# Barn Floor



## cteague (Dec 23, 2016)

Im getting started on my Christmas present today. Of course its for my goats but im so excited. We are building them a bigger more sturdy barn. And i was just courious about the floor. Would sand be a good or bad idea. It needs to drain fast so that is what we were thinking. And would the sand help keep them warm if they dug down in it? Should i put a floor in it or just put raised places off the ground for them to sleep on? I have no idea. Lol. TIA guys and gals!


----------



## Green Acres Farm (Dec 23, 2016)

I know some people here use something referred to as "rock dust" and love it. It is finely ground rock and looks similar to sand.

@OneFineAcre @Southern by choice @babsbag @Goat Whisperer


----------



## TAH (Dec 23, 2016)

I am going to follow this thread!


----------



## OneFineAcre (Dec 23, 2016)

I used something called process fill
Really fine rock
Sand would be good but would cost more
We just put some straw and waste hay in a portion for bedding


----------



## Green Acres Farm (Dec 23, 2016)

I have wood flooring. 1 is too tightly spaced for poop to fall through the flooring, so you have to pressure wash it when it gets stuck in the cracks. The other is spaced so it is possible for poop to fall through. I want to use "rock dust" or "process fill" when we get a big "barn" built. 

I don't use bedding unless it is cold, they are young, or are kidding. It doesn't get super cold usually where I am. It will be in the 80's on Christmas.


----------



## Goat Whisperer (Dec 23, 2016)

We use Chapel Hill grit. It's the same as rock dust, process fill, etc. it's basically grit. 

It packs down like concrete, but urine drains away quickly without any smell. 

That is what we put in our new barn after trial and error with dirt, normal concrete, etc. 

It's easy to clean, just take a broom and sweep the poo every now and then. (Could be daily, could be weekly depending on how many goats etc) 

It's the only thing I will use from here on out           
I'll see if I can find pics, I know I posted some before.


----------



## Goat Whisperer (Dec 23, 2016)

I posted pics on the last page. 
http://www.backyardherds.com/threads/two-goats-or-one-sheep-and-one-goat.34098/page-4

We have several pens with it as well as the barn.


----------



## cteague (Dec 23, 2016)

Ok we will check into it. It doesnt sweep away? Or does it sorta harden?


----------



## Goat Whisperer (Dec 23, 2016)

As I said in my other post, it packs down like concrete. So no, it doesn't sweep away. You might get a little at first but as time goes on you won't. Drainage is great with it. 

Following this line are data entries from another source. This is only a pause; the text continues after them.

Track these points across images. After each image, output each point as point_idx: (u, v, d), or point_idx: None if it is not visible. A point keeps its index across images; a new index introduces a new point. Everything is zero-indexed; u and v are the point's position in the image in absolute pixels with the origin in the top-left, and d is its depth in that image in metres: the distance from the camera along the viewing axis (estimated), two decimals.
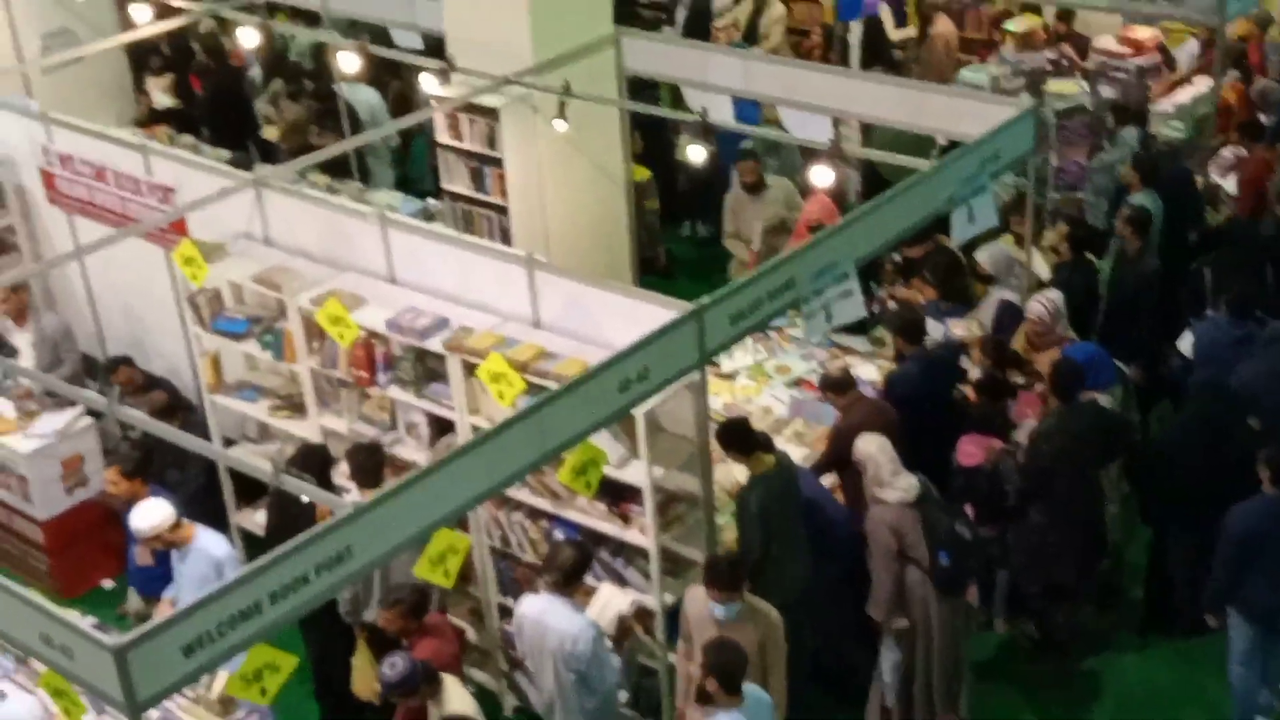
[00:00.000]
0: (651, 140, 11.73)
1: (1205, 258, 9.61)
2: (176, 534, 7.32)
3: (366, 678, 7.05)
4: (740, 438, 7.33)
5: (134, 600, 8.29)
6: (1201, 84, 11.59)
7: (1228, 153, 10.87)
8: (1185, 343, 8.98)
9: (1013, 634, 8.55)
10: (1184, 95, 11.57)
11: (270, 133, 12.75)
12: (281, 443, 8.55)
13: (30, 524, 9.26)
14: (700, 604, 6.67)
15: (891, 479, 7.41)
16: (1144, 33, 12.08)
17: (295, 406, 8.45)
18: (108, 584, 9.32)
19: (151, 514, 7.28)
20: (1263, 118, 10.98)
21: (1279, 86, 11.26)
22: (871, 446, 7.48)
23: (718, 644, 6.29)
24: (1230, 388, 8.31)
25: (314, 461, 7.61)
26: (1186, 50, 12.16)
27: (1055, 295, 8.82)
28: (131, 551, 8.00)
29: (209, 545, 7.35)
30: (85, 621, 5.55)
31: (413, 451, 7.95)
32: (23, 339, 9.77)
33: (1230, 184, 10.74)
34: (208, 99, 13.46)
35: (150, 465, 8.04)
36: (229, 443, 8.92)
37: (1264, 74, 11.73)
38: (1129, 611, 8.71)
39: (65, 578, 9.22)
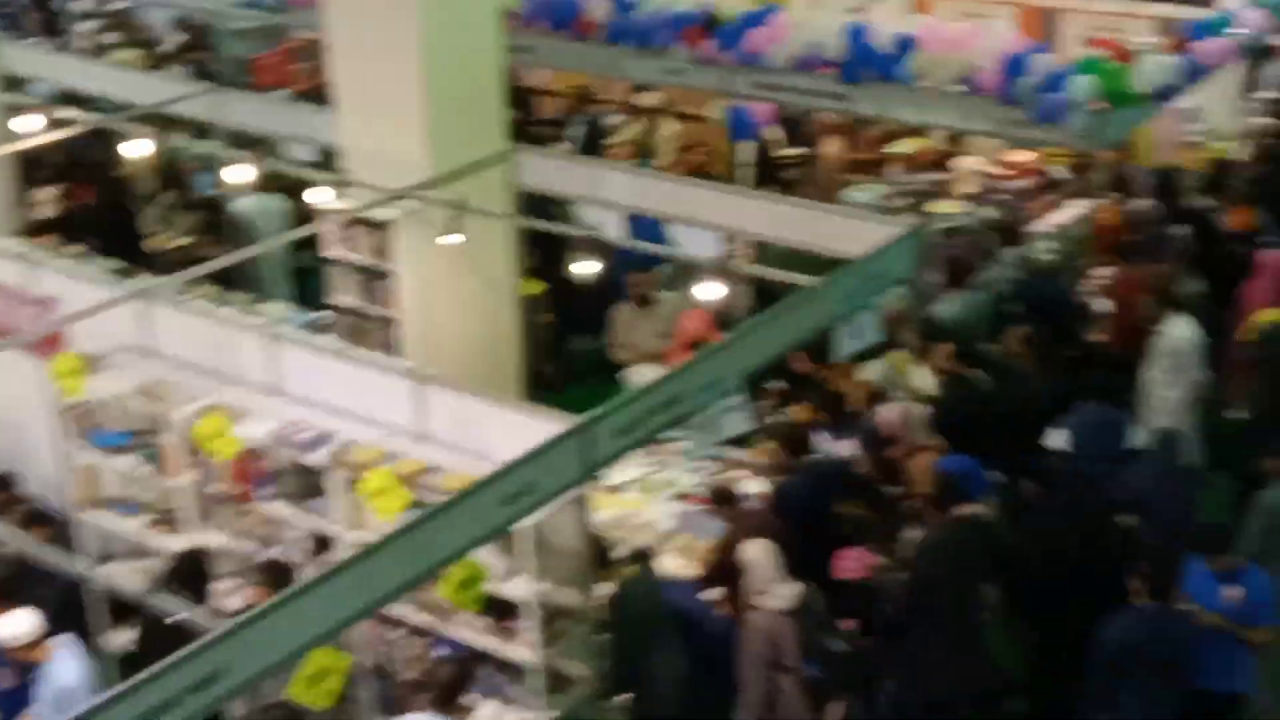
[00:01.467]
0: (547, 255, 11.73)
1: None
2: (32, 652, 7.08)
3: None
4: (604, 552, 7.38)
5: None
6: (1079, 205, 11.87)
7: (1103, 272, 11.07)
8: (1058, 437, 9.04)
9: None
10: (1062, 216, 11.84)
11: (159, 243, 12.64)
12: (158, 558, 8.32)
13: None
14: None
15: (771, 586, 7.43)
16: (1022, 156, 12.38)
17: (174, 521, 8.26)
18: None
19: (13, 624, 7.07)
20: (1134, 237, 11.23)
21: (1153, 208, 11.51)
22: (756, 552, 7.54)
23: None
24: (1102, 478, 8.49)
25: (191, 578, 7.47)
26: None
27: (911, 406, 8.92)
28: None
29: (59, 671, 7.09)
30: None
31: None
32: None
33: (1105, 303, 10.95)
34: (96, 209, 13.32)
35: (18, 582, 7.83)
36: (106, 558, 8.63)
37: (1133, 195, 12.00)
38: None
39: None
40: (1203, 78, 11.42)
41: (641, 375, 9.82)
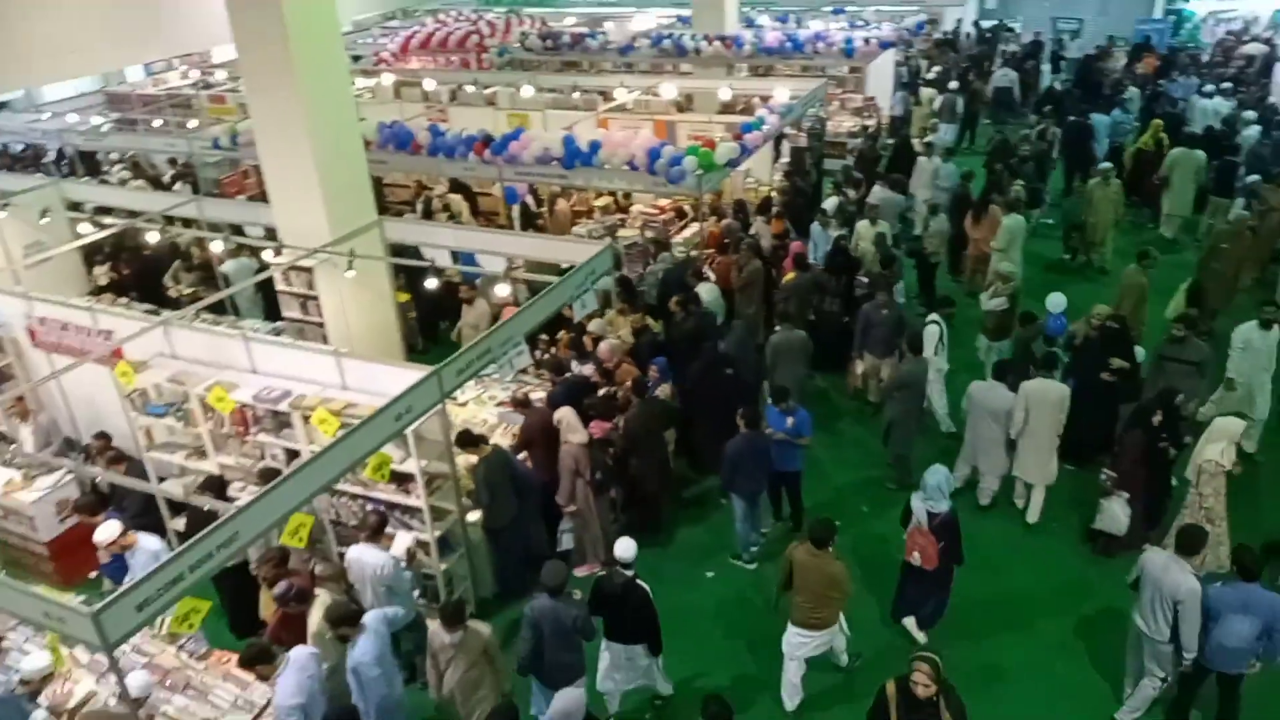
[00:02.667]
0: (410, 277, 11.31)
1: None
2: (123, 540, 6.65)
3: (269, 604, 6.63)
4: (467, 439, 7.24)
5: (107, 584, 7.45)
6: (694, 226, 12.08)
7: (710, 261, 11.29)
8: (728, 341, 9.13)
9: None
10: (688, 232, 12.03)
11: (174, 292, 11.82)
12: (194, 475, 7.85)
13: (38, 545, 8.23)
14: (439, 634, 5.86)
15: (574, 431, 7.51)
16: (663, 202, 12.56)
17: (200, 452, 7.85)
18: (93, 575, 8.31)
19: (104, 531, 6.63)
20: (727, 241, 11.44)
21: (736, 224, 11.77)
22: (565, 413, 7.60)
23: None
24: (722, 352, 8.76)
25: (214, 485, 7.12)
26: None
27: (617, 343, 8.94)
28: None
29: (146, 544, 6.68)
30: (74, 600, 5.01)
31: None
32: (25, 430, 8.84)
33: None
34: (132, 276, 12.34)
35: (106, 503, 7.34)
36: (163, 479, 8.07)
37: (724, 217, 12.25)
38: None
39: (65, 574, 8.18)
40: (752, 153, 11.85)
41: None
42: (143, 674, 5.63)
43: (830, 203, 12.41)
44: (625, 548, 6.13)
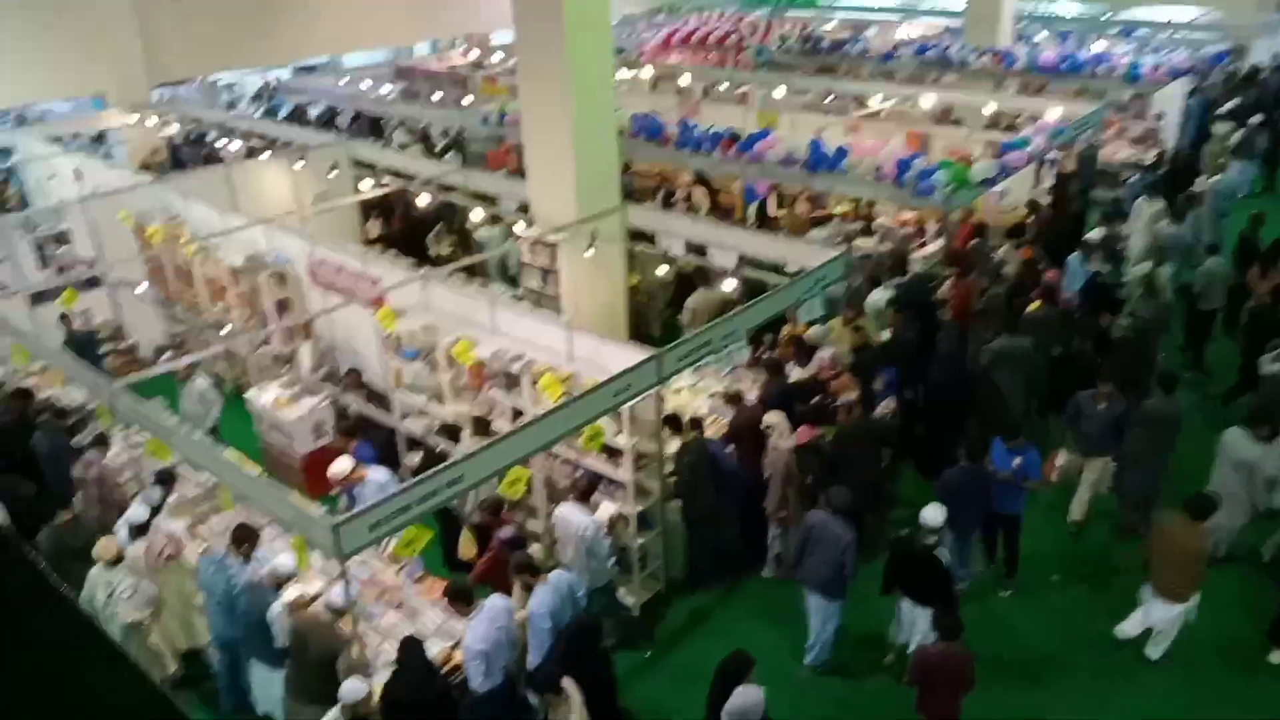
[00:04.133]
0: (642, 263, 11.67)
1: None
2: (354, 475, 7.21)
3: (469, 547, 7.08)
4: (674, 423, 7.36)
5: (344, 502, 8.25)
6: (938, 243, 11.63)
7: (949, 281, 10.83)
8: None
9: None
10: (929, 249, 11.56)
11: (434, 251, 12.83)
12: (432, 417, 8.53)
13: (295, 457, 9.26)
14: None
15: (783, 437, 7.46)
16: (907, 214, 12.18)
17: (440, 398, 8.46)
18: (334, 492, 9.26)
19: (338, 466, 7.23)
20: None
21: (983, 242, 11.26)
22: (775, 418, 7.56)
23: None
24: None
25: (450, 431, 7.64)
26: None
27: (837, 351, 8.75)
28: None
29: (375, 476, 7.21)
30: (319, 510, 5.59)
31: (504, 427, 7.87)
32: (305, 348, 9.81)
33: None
34: (401, 232, 13.54)
35: (358, 430, 8.05)
36: (405, 416, 8.87)
37: (973, 237, 11.73)
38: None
39: (313, 487, 9.12)
40: (1011, 174, 11.20)
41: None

I wouldn't do sand. It's too hard to clean and you would get a lot of waste.


----------



## Green Acres Farm (Dec 23, 2016)

How often do you replace it?


----------



## NH homesteader (Dec 23, 2016)

I'm going to get this when I build my barn.  On dirt now and I hate it.


----------



## Green Acres Farm (Dec 23, 2016)

Dirt is awful.

I know of a dairy who has dirt, but put down lime to neutralize the urine.


----------



## babsbag (Dec 23, 2016)

I have road base gravel in my barn with the intentions of putting decomposed granite (which is like rock dust) over the top but I never got that far. So right now it is compacted gravel with lots of straw over the top. This summer it will get scraped, more gravel added and then the decomposed granite. The goal is to basically build it slightly mounded so no outside water can flow into the barn.


----------



## Goat Whisperer (Dec 23, 2016)

Green Acres Farm said:


> How often do you replace it?


I don't. No need to.


----------